Additionally, the following features also have some small percentage of NULL values:
1. `value_euro`	-> 1.4%
2. `wage_euro`	-> 1.4%
3. `release_clause_euro`	-> 10%

We might need to do something about these values because these are important features.

Since the percentage of NULL values is minimal, using the `median` for `imputation` is an appropriate choice. Had these features contained a substantial amount of missing data, we would have evaluated alternative imputation techniques to determine the most suitable approach. In this case, nevertheless, `median` `imputation` is adequate.

In [26]:
# Handle missing values for "value_euro", "wage_euro", and "release_clause_euro"
value_euro_median = df['value_euro'].median()
wage_euro_median = df['wage_euro'].median()
release_clause_euro_median = df['release_clause_euro'].median()

★ ★ ★

**Challenge A:** Render the rows starting at the one that contains "pink diamond at" and ending at the one that contains "pink star at" as a numbered list, omitting blank lines.

**Dataset excerpts:**
★ ★ ★

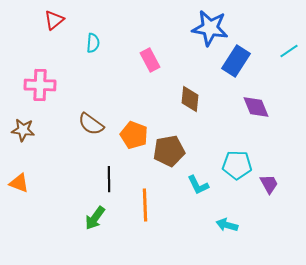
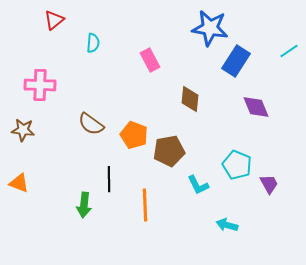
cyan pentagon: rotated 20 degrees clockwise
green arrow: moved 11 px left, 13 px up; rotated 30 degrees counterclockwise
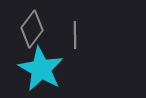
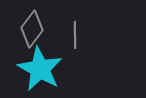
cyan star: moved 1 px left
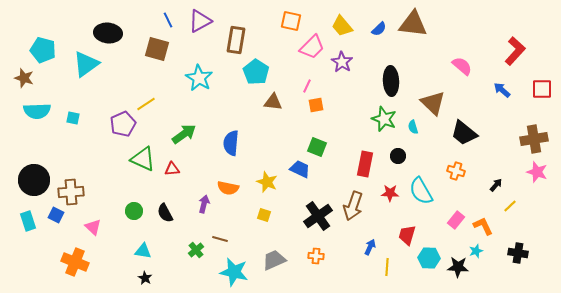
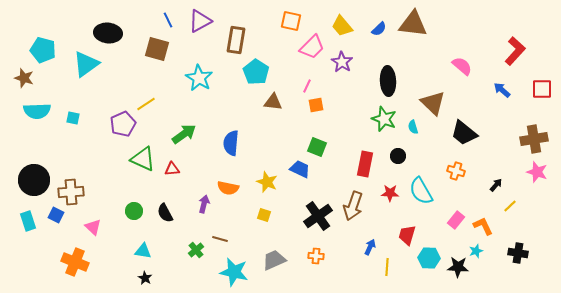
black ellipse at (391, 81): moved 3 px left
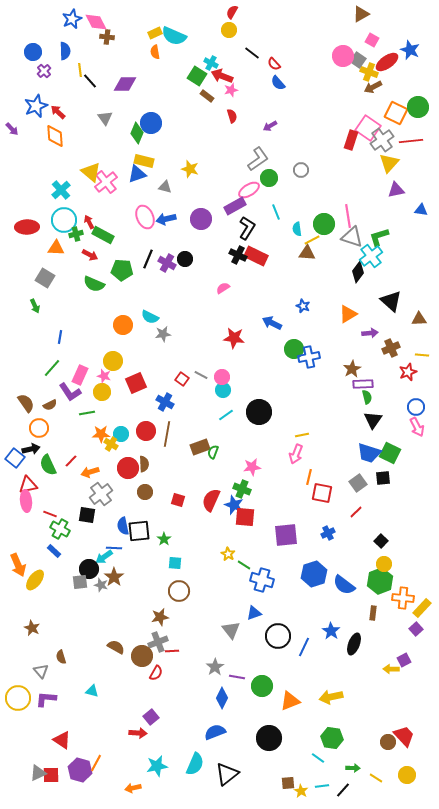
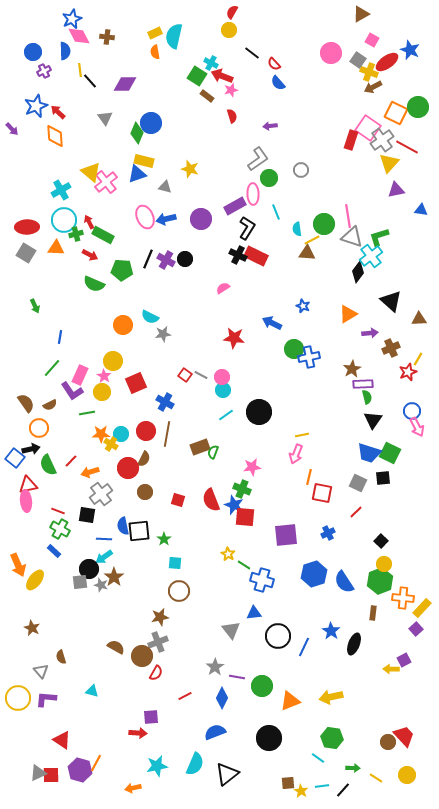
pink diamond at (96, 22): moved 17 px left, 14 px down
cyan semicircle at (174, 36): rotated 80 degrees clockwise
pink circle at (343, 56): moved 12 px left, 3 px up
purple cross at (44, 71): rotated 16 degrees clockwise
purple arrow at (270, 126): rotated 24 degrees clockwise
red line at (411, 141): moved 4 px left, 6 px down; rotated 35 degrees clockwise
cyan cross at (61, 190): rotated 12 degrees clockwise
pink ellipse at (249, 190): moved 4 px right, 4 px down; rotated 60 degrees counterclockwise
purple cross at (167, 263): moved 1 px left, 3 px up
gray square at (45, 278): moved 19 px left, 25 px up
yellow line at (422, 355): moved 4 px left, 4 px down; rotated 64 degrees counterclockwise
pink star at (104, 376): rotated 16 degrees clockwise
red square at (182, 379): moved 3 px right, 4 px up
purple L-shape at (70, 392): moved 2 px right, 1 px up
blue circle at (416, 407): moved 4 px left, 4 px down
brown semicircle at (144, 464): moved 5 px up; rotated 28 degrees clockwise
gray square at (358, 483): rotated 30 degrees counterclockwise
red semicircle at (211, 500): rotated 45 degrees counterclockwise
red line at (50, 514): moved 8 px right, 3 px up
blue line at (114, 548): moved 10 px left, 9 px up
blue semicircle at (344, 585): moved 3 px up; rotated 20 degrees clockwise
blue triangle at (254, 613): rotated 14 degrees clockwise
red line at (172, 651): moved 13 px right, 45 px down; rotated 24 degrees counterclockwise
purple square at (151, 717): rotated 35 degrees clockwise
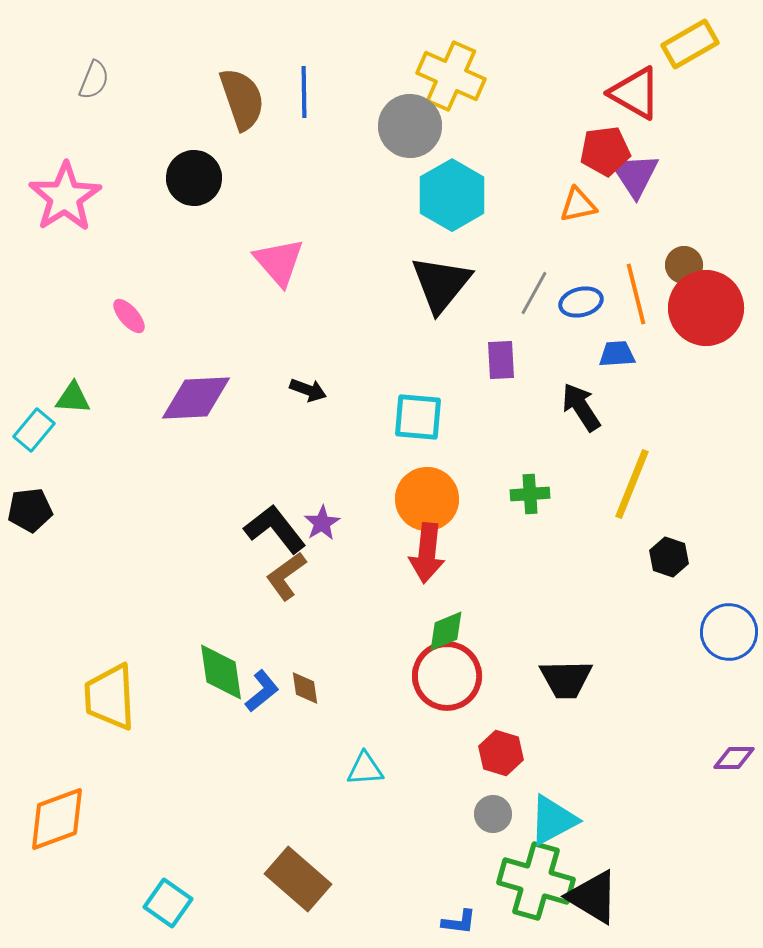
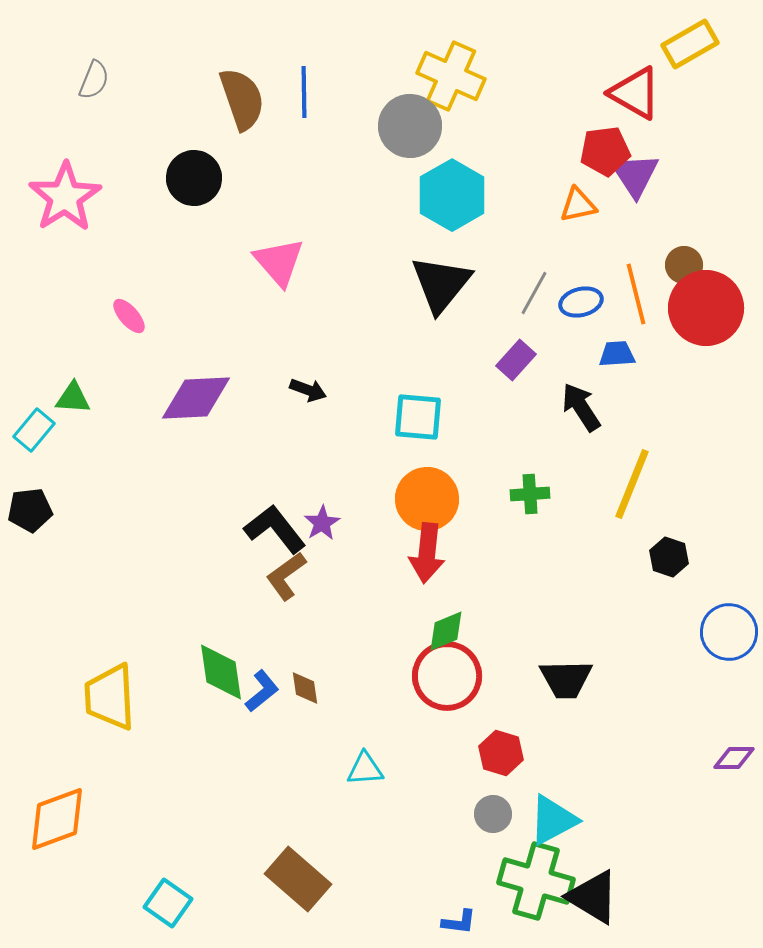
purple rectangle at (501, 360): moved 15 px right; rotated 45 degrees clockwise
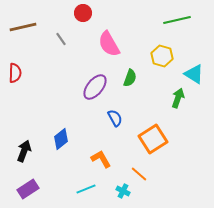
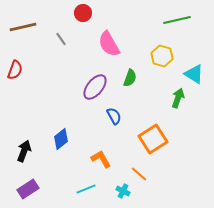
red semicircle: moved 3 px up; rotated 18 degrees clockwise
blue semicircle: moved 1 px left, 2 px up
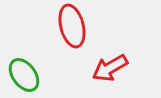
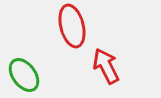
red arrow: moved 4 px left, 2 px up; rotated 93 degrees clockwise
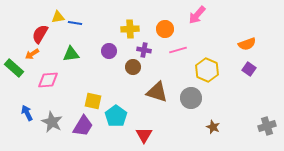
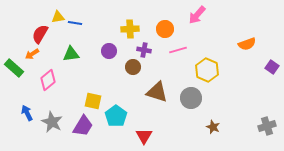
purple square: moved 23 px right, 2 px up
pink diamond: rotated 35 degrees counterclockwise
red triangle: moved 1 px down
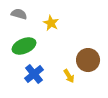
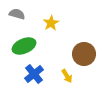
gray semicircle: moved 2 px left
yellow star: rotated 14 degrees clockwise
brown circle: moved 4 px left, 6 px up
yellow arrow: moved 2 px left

★ ★ ★

**Challenge B:**
Answer the following about the passage on missing values, one answer per line:
(i) What percentage of NULL values does it report for `release_clause_euro`?
(ii) Which statistic does it select for imputation?
(iii) Under what variable name does its code store the median of `wage_euro`?

**Answer A:**
1. pink diamond at (96, 22): moved 17 px left, 14 px down
2. cyan semicircle at (174, 36): rotated 80 degrees clockwise
3. pink circle at (343, 56): moved 12 px left, 3 px up
4. purple cross at (44, 71): rotated 16 degrees clockwise
5. purple arrow at (270, 126): rotated 24 degrees clockwise
6. red line at (411, 141): moved 4 px left, 6 px down; rotated 35 degrees clockwise
7. cyan cross at (61, 190): rotated 12 degrees clockwise
8. pink ellipse at (249, 190): moved 4 px right, 4 px down; rotated 60 degrees counterclockwise
9. purple cross at (167, 263): moved 1 px left, 3 px up
10. gray square at (45, 278): moved 19 px left, 25 px up
11. yellow line at (422, 355): moved 4 px left, 4 px down; rotated 64 degrees counterclockwise
12. pink star at (104, 376): rotated 16 degrees clockwise

**Answer B:**
(i) 10%
(ii) The median
(iii) `wage_euro_median`